In yet another example of the ascendance of analog considerations, simulation of analog behavior – whether in outright analog circuits or in the secret analog life of digital circuits – has risen to the level of problem that needs solving. SPICE is the mother’s milk of analog simulation, but, in the spirit of actually getting things done in a finite amount of time, SPICE has been divided into the “Fast SPICE” side of things, where you trade off some accuracy for the ability to see results sooner, and full SPICE, which takes longer to run but provides more accurate results.
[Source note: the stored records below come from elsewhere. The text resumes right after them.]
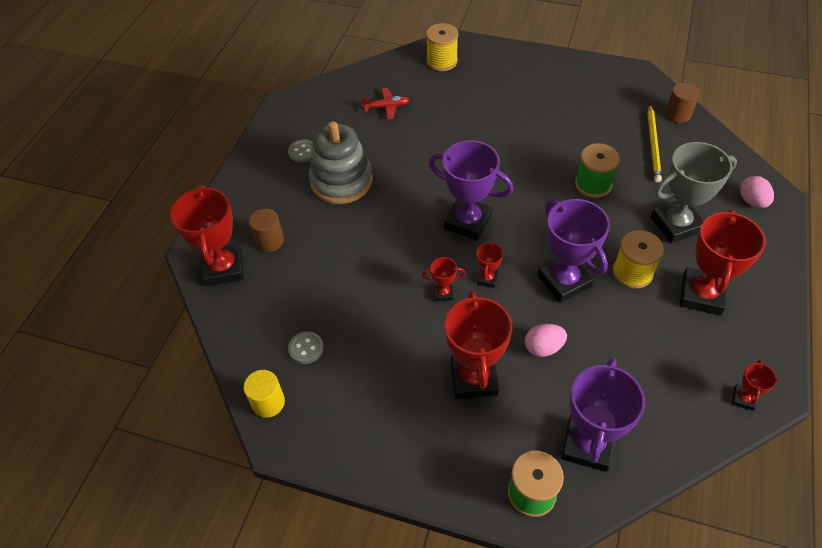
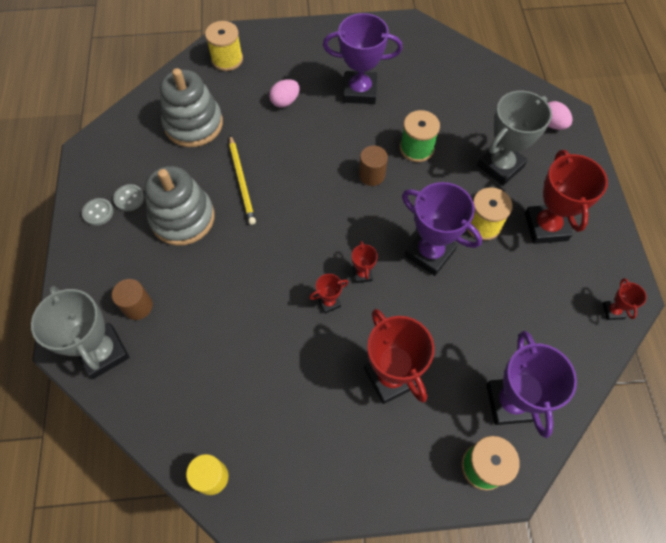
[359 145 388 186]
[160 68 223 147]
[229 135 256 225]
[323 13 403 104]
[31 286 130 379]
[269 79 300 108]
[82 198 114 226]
In case you’re wondering about how long some of these full simulations can take, apparently a PLL simulation for a spread-spectrum circuit can require as much as a month. The need to get fast, accurate results is motivating a couple of different approaches intended to break beyond today’s performance limitations and start approaching Fast-SPICE-like speeds with full-SPICE accuracy. They are two different ways of trying to shake up the stolid, venerable world of Berkeley SPICE and move it forward several steps.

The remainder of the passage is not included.